3. Caesars Entertainment
While most investors still think of Caesars Entertainment as a casino operator, its iGaming and sports wagering footprints are growing rapidly. Before its acquisition by Eldorado Resorts in early 2020, Caesars had already developed a decently sized sportsbook business and iGaming unit. Since the acquisition, both departments have grown exponentially, thanks in no small part to Eldorado Resorts’ long-standing partnership with William Hill. The partnership gave Caesars Entertainment an immediate 20% interest in the bookmaker. Now, plans are afoot for Caesars to buy William Hill outright in a $3.69 billion takeover bid. Once finalized, the deal will effectively create a betting powerhouse.
4. Flutter Entertainment
Three years ago. a planned merger between FanDuel and DraftKing was called off after regulators expressed concern that the merger would result in the two companies controlling more than 90% of the U.S. market. DraftKings later went on to merge with a SPAC, while FanDuel joined forces with Paddy Power Betfair’s U.S. operations. In 2019, Paddy Power Betfair changed its name to Flutter Entertainment. A year later, Flutter merged with Stars Group, the parent company of the world’s largest poker site, PokerStars. Since then, Flutter’s fortunes have gone from strength to strength. During the first 6 months of 2020, Flutter held a 44% market share of online sports betting in the 5 states it operated from.
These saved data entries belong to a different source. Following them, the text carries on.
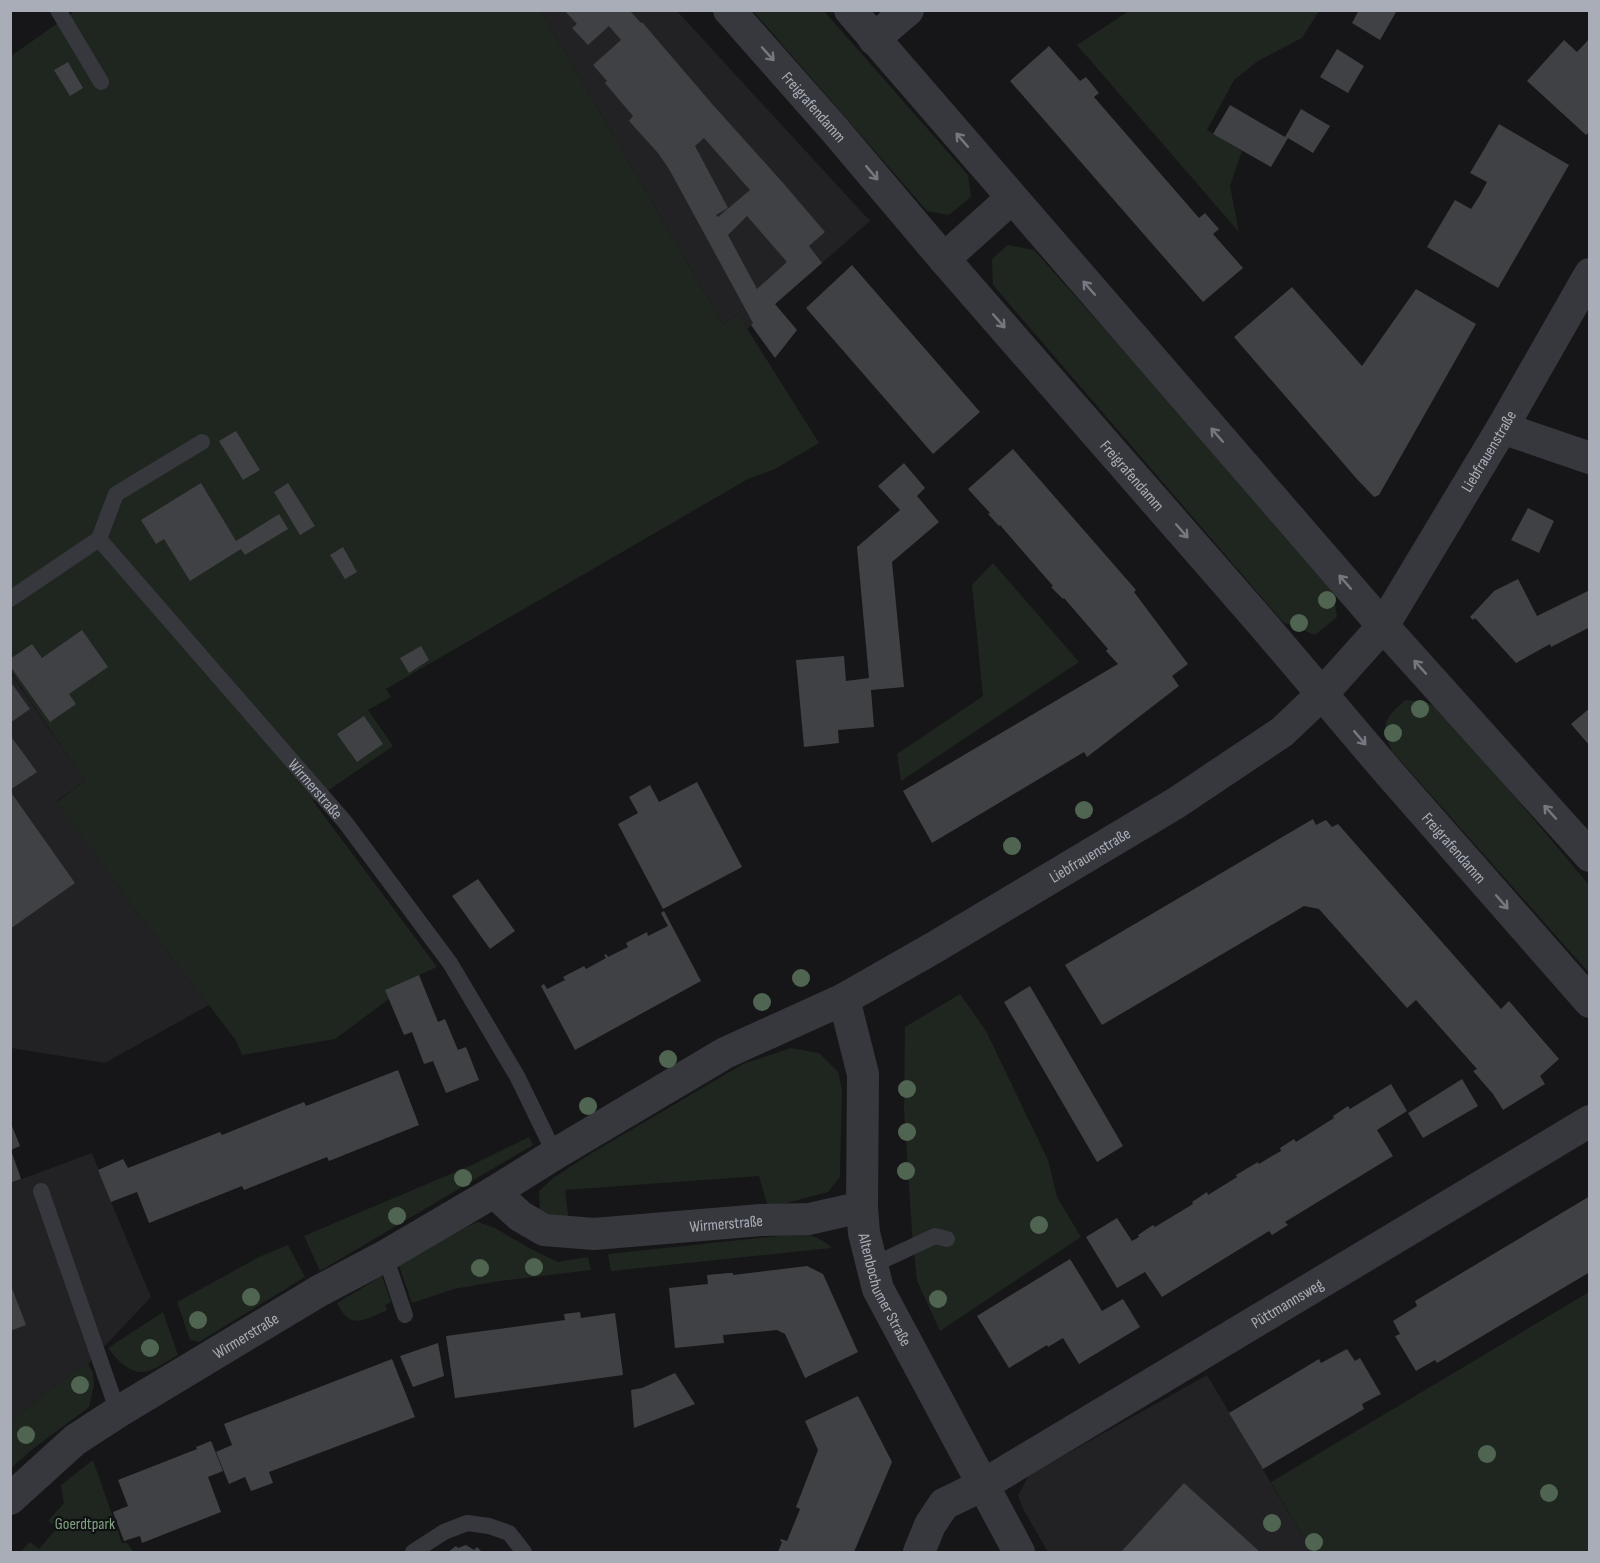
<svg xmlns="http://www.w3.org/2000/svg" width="1600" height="1563" viewBox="0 0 1600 1563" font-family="'Sofia Sans Condensed',sans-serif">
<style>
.built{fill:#222225}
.green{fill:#1e261f}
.building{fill:#404145;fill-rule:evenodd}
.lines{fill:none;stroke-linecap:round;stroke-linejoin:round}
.service{stroke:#37383d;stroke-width:16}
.minor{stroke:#37383d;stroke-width:32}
.tree{fill:#506452}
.oneway{stroke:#757881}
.labels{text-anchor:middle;stroke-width:4.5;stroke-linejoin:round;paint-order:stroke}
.street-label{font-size:16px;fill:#a8adb8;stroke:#111113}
.park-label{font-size:16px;fill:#7fa381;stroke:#111113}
</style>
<rect width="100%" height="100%" fill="#161618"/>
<path class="built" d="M541,11h136l193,210 -123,108 -9,-15 -15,10z
M10,672l75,109 -28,20 76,106 76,98 -104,58 -94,-15z
M92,1153l19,49 40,95 -63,67 -38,25 -39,33v-239z
M1207,1375l105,177h-264l-26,-45 -4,-12 11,-20z"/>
<path class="green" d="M75,11h466l182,313 15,-10 81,129 -44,26 -27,10 -362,210 5,8 -23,13 25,36 -80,55 124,166 -51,23 3,9 -54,40 -93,16 -7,-16 -102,-132 -76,-105 28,-21 -74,-109v-616z
M753,11h71l144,164 3,22 -22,18 -22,-4z
M1129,11h190l-17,27 -44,23 -24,19 -27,50 35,21 -12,35 9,46 -162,-187z
M1008,245l26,5 298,334 5,33 -22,18 -32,-13 -290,-337 -1,-26z
M993,563l86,99 -178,119 -4,-27 86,-58 -11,-111z
M1405,700l21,2 16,8 147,175v88l-197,-222c-12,-28 -8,-31 13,-51z
M960,994l26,37 62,129 9,37 24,40 -141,94 -23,-50 -5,-49 -8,-122 1,-83z
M791,1048l28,5 19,19 4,17 -2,88 -12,15 -60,16 -9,-32 -194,14 4,32 -11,1 -18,-12 -1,-20 14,-13 37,-24 153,-90z
M529,1137l4,8 -213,126 -16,-35 170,-72z
M478,1222l17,6 34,20 29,14 30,-5 3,13 -91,11 -46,8 -42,14 -13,-37 65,-38z
M797,1234c15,0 24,4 35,14l-221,23 -3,-17z
M288,1245l17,32 -106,65 -9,-2 -13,-38 84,-46z
M382,1276l9,26 -6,3 2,5c-23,10 -36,21 -50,-7z
M1589,1292v260h-277l-41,-70z
M163,1312l15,43c-9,5 -20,13 -30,16 -17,5 -31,-11 -40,-23z
M88,1364l5,9 1,12 -5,22 -55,41 -23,20v-46l39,-33z
M93,1460l29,83h5l7,9h-114l10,-10 9,7 18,-21 -9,-7 16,-18 -3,-18z"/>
<path class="building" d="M564,10h65l12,13 1,-1 71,83 71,79 41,48 -16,14 13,17 -47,41 22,26 -22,28 -24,-33 2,-2 -84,-154 -11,-16 -29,-32 4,-5 -28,-33 2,-2 -14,-16 28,-25 -12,-14 -21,19 -16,-17 5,-4zM704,138l46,52 -32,27 -2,-2 12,-7 -33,-62zM747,216l40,46 -30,27 -29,-54z
M1359,10h35l2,2 -16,28 -28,-17z
M1590,38v93l-4,4 -59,-54 37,-41 13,12z
M1049,46l31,35 6,-4 13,16 -5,4 105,121 6,-5 14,16 -6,5 30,34 -40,34 -193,-221z
M1337,49l27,17 -16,27 -28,-16z
M68,62l15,26 -13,8 -16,-26z
M1230,105l55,32 16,-28 29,17 -17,27 -25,-15 -17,29 -58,-33z
M1499,124l70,41 -71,123 -71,-41 28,-47 16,9 9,-14 7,-13 -17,-9z
M852,265l128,147 -47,42 -127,-146z
M1292,287l70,79 54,-77 60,35 -97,171 -5,2 -18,-19 -122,-141z
M236,431l24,39 -17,10 -24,-39z
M1013,449l123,141 -2,2 54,72 -16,12 7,10 -92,71 -3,-5 -152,91 -29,-52 215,-127 -12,-13 2,-2 -44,-51 -1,1 -12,-12 2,-1 -53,-61 -1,1 -11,-12 2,-1 -22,-24z
M904,463l21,25 -8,8 22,26 -47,40 12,125 -33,3 3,37 -36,3 1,13 -35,4 -8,-87 48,-4 2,25 23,-3 -12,-131 43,-37 -22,-24z
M201,483l35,58 43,-27 9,15 -43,26 -4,-6 -51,32 -26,-42 -8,5 -15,-24z
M288,483l27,43 -15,9 -26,-43z
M1528,508l26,13 -15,32 -28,-13z
M343,547l14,25 -12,7 -15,-24z
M1518,579l19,37 53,-26v37l-39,20 -1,-3 -34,19 -41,-45 -2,2 -3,-3 24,-26z
M82,630l26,37 -39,27 7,10 -26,18 -40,-56v-7l22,-15 10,14z
M421,646l8,14 -20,13 -9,-15z
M10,681l20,28 -20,14z
M1590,708v38l-19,-22z
M364,716l19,28 -26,18 -20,-28z
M10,735l27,37 -27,18z
M697,782l45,85 -79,42 -45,-85 20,-11 -9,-16 21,-12 9,17z
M10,791l65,92 -65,46z
M1313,819l3,6 10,-5 6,7 6,-3 163,185 8,-8 50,58 -19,17 5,8 -42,26 -10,-16 -20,-23 4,-2 -61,-69 -9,8 -88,-99 -15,-3 -202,119 -37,-60z
M478,879l37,52 -25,18 -38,-53z
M664,911l37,70 -126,69 -34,-64 3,-2 3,5 18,-9 -2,-3 21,-11 2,3 20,-11 -2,-3 2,-1 2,3 20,-10 -2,-4 21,-11 1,4 20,-10 -7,-13z
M419,975l19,47 7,-3 13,31 8,-3 13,33 -33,13 -13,-32 -9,3 -12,-32 -8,3 -19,-45z
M1030,986l93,160 -26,16 -93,-160z
M398,1070l21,55 -90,36 -2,-4 -83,33 -2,-4 -93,37 -12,-31 -26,10 -13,-32 25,-11 5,9 92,-36 2,3 82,-33 2,4z
M1462,1079l16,27 -55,32 -15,-25z
M1391,1084l16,27 -30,19 16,26 -108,66 3,3 -16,10 -3,-4 -107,66 -17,-25 -28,16 -31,-51 31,-19 15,23 7,-4 -1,-2 15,-10 2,2 38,-23 -1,-2 15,-10 1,3 29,-18 -1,-2 22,-13 1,2 13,-8 9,-5 -1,-3 14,-9 2,3 38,-24 -1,-2 15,-10 2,3z
M10,1121l10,25 -9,4 10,29 -11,4z
M1590,1196v76l-153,91 -2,-3 -19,11 -21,-35 5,-2 -7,-13 24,-15 -2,-5z
M1070,1259l32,52 21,-12 17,28 -61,37 -16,-26 -15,9 -1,-2 -38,23 -32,-52z
M807,1266l16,8 35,78 -53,26 -20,-44 -8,-4 -54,5 1,8 -49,5 -6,-60 39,-4 -1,-9 22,-2h4v2z
M10,1283l16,42 -16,6z
M580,1312l1,6 34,-5 8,62 -168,23 -9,-62 119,-16 -1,-6z
M438,1343l6,33 -31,11 -13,-31z
M1347,1349l8,12 5,-3 21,36 -19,10 2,5 -101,60 -34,-56 90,-54 2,4z
M392,1359l23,58 -146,55 4,11 -22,8 -6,-14 -16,7 -13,-32 16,-7 -8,-21z
M675,1373l20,31 -61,24 -3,-38 11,-2z
M858,1396l34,66 -38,90h-76l4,-10 -2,-2 1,-1 6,2 13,-32 -4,-2 22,-57 -13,-29z
M211,1441l12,30 -15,6 13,35 -79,31 -2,-7 -16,5 -11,-29 15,-6 -10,-26 79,-31 -1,-2z
M1184,1483l76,69h-139z
M466,1545l8,5 3,-3 5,5h-34l8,-6 2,2z"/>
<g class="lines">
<g class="service">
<path d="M58,10l43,72"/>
<path d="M99,539l17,-45 86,-52"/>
<path id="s1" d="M10,599l89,-60 246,283 105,141 67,113 38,78"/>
<path d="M41,1191l77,221"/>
<path d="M385,1256l20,59"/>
<path d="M871,1266l64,-30 12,3"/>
<path d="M413,1552l31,-20 23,-9 22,3 20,7 15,19"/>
</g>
<g class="minor">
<path id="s2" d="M729,10l105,119 110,130 315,361 131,154 200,228"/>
<path d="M850,10l533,616 207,230"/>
<path d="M874,39l34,-29"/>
<path d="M944,259l68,-61"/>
<path d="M1502,428l88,30"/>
<path id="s3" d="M844,999l19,75 -1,133 2,26 14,56 141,263"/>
<path id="s4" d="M494,1192l26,24 24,14 50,4 167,-14 48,-1 53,-12"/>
<path id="s5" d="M10,1499l65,-59 43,-28 201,-121 66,-35 109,-64 61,-38 170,-101 119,-54 91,-52 241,-144 106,-71 40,-38 61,-68 119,-198 88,-154"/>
<path id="s6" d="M919,1552l11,-27 14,-21 39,-19 607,-364"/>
</g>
</g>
<g class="tree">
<circle cx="1327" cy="600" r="9"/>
<circle cx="1299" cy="623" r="9"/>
<circle cx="1420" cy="709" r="9"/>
<circle cx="1393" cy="733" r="9"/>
<circle cx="1084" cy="810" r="9"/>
<circle cx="1012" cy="846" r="9"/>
<circle cx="801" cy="978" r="9"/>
<circle cx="762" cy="1002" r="9"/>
<circle cx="668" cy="1059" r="9"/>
<circle cx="907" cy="1089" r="9"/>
<circle cx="588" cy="1106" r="9"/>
<circle cx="907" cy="1132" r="9"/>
<circle cx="906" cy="1171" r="9"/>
<circle cx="463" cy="1178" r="9"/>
<circle cx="397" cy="1216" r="9"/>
<circle cx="1039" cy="1225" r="9"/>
<circle cx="534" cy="1267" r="9"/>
<circle cx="480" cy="1268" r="9"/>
<circle cx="251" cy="1297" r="9"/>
<circle cx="938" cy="1299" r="9"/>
<circle cx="198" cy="1320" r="9"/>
<circle cx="150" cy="1348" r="9"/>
<circle cx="80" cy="1385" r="9"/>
<circle cx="26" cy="1435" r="9"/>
<circle cx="1487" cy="1454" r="9"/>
<circle cx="1549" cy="1493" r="9"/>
<circle cx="1272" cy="1523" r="9"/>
<circle cx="1314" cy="1542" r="9"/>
</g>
<defs><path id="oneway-shaft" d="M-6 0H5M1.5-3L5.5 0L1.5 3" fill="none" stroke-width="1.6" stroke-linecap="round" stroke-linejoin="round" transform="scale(1.5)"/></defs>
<g class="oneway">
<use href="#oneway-shaft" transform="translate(768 54) rotate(48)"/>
<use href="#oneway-shaft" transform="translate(962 140) rotate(-131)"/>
<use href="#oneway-shaft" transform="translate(872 173) rotate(50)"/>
<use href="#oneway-shaft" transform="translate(1089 288) rotate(-131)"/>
<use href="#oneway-shaft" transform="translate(999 321) rotate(49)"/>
<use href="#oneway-shaft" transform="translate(1217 435) rotate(-131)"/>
<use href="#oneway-shaft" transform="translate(1182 531) rotate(49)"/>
<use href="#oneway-shaft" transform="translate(1345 582) rotate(-131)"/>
<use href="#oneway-shaft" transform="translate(1420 667) rotate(-132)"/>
<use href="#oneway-shaft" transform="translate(1360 738) rotate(50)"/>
<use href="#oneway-shaft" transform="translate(1550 812) rotate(-132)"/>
<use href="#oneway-shaft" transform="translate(1502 902) rotate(49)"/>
</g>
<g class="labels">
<g class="street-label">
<text dy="6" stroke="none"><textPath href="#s2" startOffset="129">Freigrafendamm</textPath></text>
<text dy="6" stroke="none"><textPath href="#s5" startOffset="1839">Liebfrauenstraße</textPath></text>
<text dy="6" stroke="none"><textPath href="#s2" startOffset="616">Freigrafendamm</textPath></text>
<text dy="6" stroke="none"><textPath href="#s1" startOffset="438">Wirmerstraße</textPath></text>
<text dy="6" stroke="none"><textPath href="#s2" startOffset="1108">Freigrafendamm</textPath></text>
<text dy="6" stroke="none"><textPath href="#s5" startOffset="1260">Liebfrauenstraße</textPath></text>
<text dy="6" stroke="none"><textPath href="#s4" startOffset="246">Wirmerstraße</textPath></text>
<text dy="6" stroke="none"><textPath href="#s3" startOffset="297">Altenbochumer Straße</textPath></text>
<text dy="6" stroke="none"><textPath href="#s6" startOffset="452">Püttmannsweg</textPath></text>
<text dy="6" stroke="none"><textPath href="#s5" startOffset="288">Wirmerstraße</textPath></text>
</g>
<g class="park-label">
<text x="85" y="1529">Goerdtpark</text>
</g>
</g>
<rect width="1600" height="1563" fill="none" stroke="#a8adb8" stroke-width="24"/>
</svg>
With more states opening up to online betting, its foothold has increased significantly. In a statement issued in August 2020, it confirmed its anticipation for further growth over the coming year. “At our full-year results in February, we outlined how we expected to offer FanDuel’s online sportsbook to 21% of the U.S. population in 2021 (across nine legislated states). Since then legislation has also been passed in Virginia (2.5% of US population), with planned referenda in Maryland and Louisiana in H2 to potentially approve sports betting there also.”
5. GAN Limited
GAN Limited isn’t a name most people are aware of – or at least, not to the extent that they’re familiar with names like Caesars and DraftKings. Whereas MGM, Ceasars, and others focus on bet taking, GAN is more concerned with the background work involved in maintaining the sports betting sector. Based in the UK, GAN’s primary focus is developing software-as-a-service gambling solutions to the U.S. online casino and sports betting markets. Described by Profit Confidential as a “compelling small-cap technology solutions stock with tremendous long-term upside,” GAN may only have a short history operating as a public company, but its results to date have been more than impressive. In 2019, its revenues increased by 113.7% to $30.0 million. The upward trend has continued unabated since. The increase in online sports betting in the lucrative U.S. market will continue to feed into GAN’s profitability. The company also has strong prospects in Europe, which has a more established history in online betting. By providing novel solutions to help online companies better manage their operations, GAN stands to be one of the key beneficiaries in the ever-growing digital sports betting market.